Le Centre culturel et artistique d’Afrique centrale, à Kinshasa, a servi de cadre, ce lundi 2 mars, au lancement officiel du Forum national des Affaires coutumières (FONAC). Les assises, ouvertes par le Président de la République, Félix Tshisekedi, se dérouleront jusqu’au 5 mars autour d’un thème central : « Le renforcement de l’autorité coutumière, gage de la stabilité, du développement, de la sécurité et de la cohésion des communautés en RDC ».

Dans son allocution inaugurale, le Chef de l’État a fixé le cap : faire émerger des orientations claires pour la gouvernance des affaires coutumières, moderniser les outils de gestion des entités traditionnelles et dégager une feuille de route commune capable d’ériger l’autorité coutumière en pilier assumé de la paix et du développement local.
Dans un ton ferme, il a rappelé la centralité des chefferies et lignages dans l’architecture sociale congolaise : « Aucune puissance, aucun groupe armé, aucune administration parallèle ne pourrait effacer nos lignages, nos chefferies, nos droits communautaires », a-t-il martelé, avant d’insister sur la dimension stratégique des terres ancestrales : « Les terres de nos ancêtres ne sont pas des terrains de manœuvres géopolitiques, mais le fondement même de notre souveraineté et de notre identité. »
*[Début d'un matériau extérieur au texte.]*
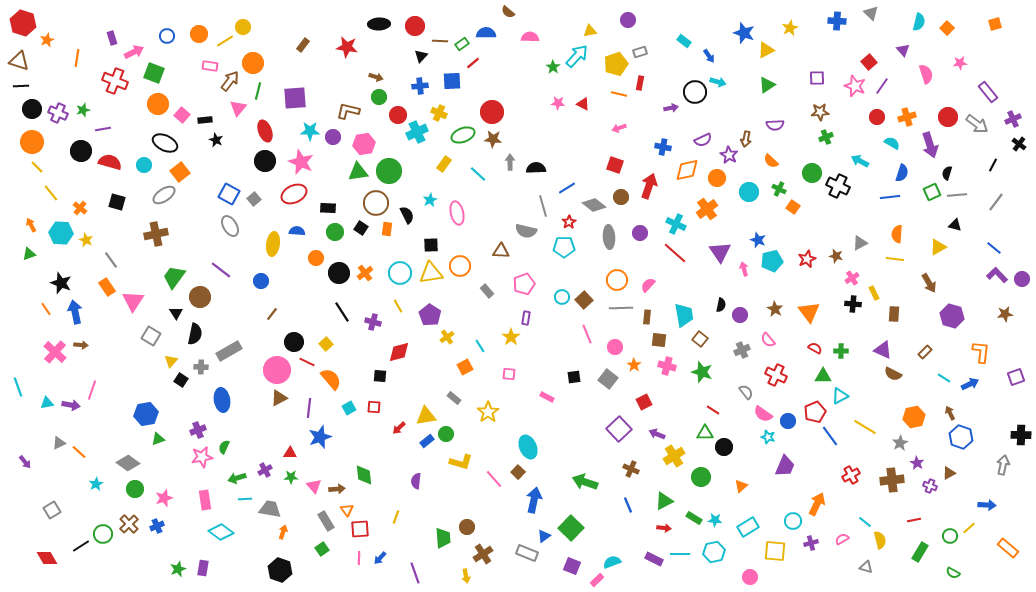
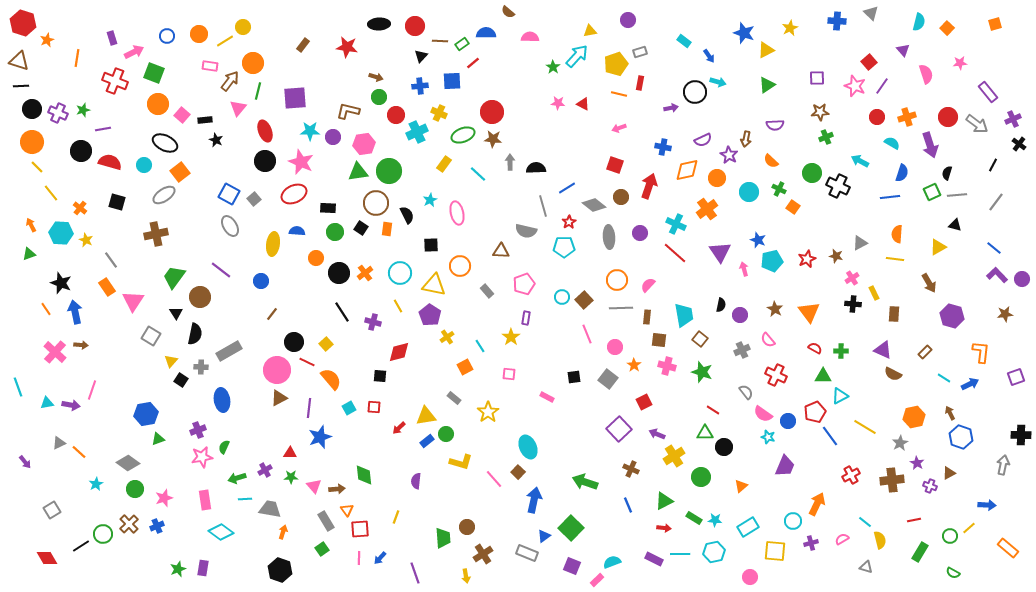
red circle at (398, 115): moved 2 px left
yellow triangle at (431, 273): moved 3 px right, 12 px down; rotated 20 degrees clockwise
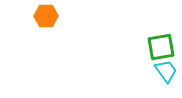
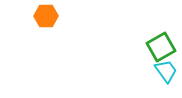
green square: rotated 20 degrees counterclockwise
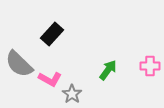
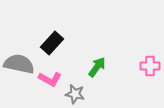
black rectangle: moved 9 px down
gray semicircle: rotated 148 degrees clockwise
green arrow: moved 11 px left, 3 px up
gray star: moved 3 px right; rotated 24 degrees counterclockwise
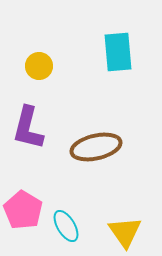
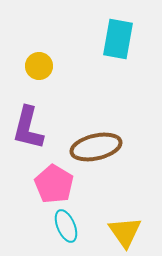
cyan rectangle: moved 13 px up; rotated 15 degrees clockwise
pink pentagon: moved 31 px right, 26 px up
cyan ellipse: rotated 8 degrees clockwise
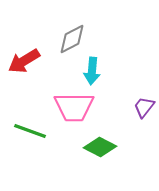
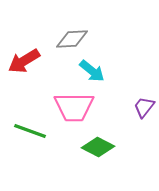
gray diamond: rotated 24 degrees clockwise
cyan arrow: rotated 56 degrees counterclockwise
green diamond: moved 2 px left
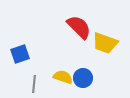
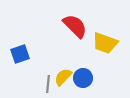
red semicircle: moved 4 px left, 1 px up
yellow semicircle: rotated 66 degrees counterclockwise
gray line: moved 14 px right
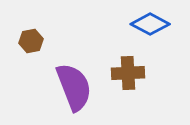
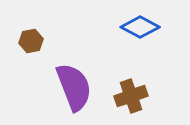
blue diamond: moved 10 px left, 3 px down
brown cross: moved 3 px right, 23 px down; rotated 16 degrees counterclockwise
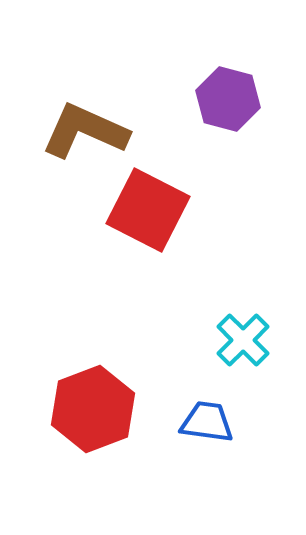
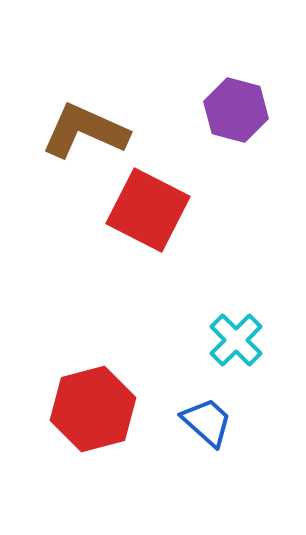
purple hexagon: moved 8 px right, 11 px down
cyan cross: moved 7 px left
red hexagon: rotated 6 degrees clockwise
blue trapezoid: rotated 34 degrees clockwise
Pour le vice-Premier ministre en charge de l’Intérieur, Jacquemain Shabani, l’ambition du forum est claire : transformer les entités coutumières en véritables pôles de développement à la base. L’objectif est de dépasser le rôle symbolique souvent attribué aux autorités traditionnelles pour leur conférer un ancrage opérationnel dans la gouvernance locale et la stabilisation des territoires.
Le vice-ministre des Affaires coutumières, Jean-Baptiste Ndenze, a quant à lui mis en avant la dimension écologique et stratégique des chefferies, notamment dans le cadre du projet « Couloir vert Kivu-Kinshasa ». Selon lui, ce vaste corridor écologique, moteur de la transition environnementale du pays, traverse des terres ancestrales et ne saurait réussir sans l’adhésion active et la capacitation des autorités coutumières concernées.

Cinq axes pour une réforme structurelle
Les travaux du FONAC s’articulent autour de cinq grandes thématiques structurantes : La décentralisation, le développement local et la gouvernance coutumière et sécuritaire ;
Le statut des chefs coutumiers ;
L’intégration des peuples autochtones pygmées ; L’harmonisation des stratégies sectorielles transversales liées à la gouvernance coutumière ; Le rôle et l’apport des femmes et des jeunes dans l’alternance coutumière.
Ces axes traduisent une volonté de réforme globale, intégrant à la fois la modernisation institutionnelle, l’inclusion sociale et la consolidation de la cohésion nationale.
Un tournant pour la gouvernance nationale ?
À travers ce forum, le gouvernement congolais entend redéfinir la place des autorités coutumières dans l’architecture institutionnelle du pays. À l’heure où plusieurs provinces demeurent confrontées à des tensions sécuritaires et foncières, la reconnaissance et la structuration du pouvoir traditionnel apparaissent comme un levier stratégique de stabilisation.
Le FONAC pourrait ainsi marquer un tournant : celui d’une articulation assumée entre tradition et modernité, où l’autorité coutumière ne serait plus seulement gardienne des valeurs ancestrales, mais partenaire institutionnel du développement et de la paix en République démocratique du Congo.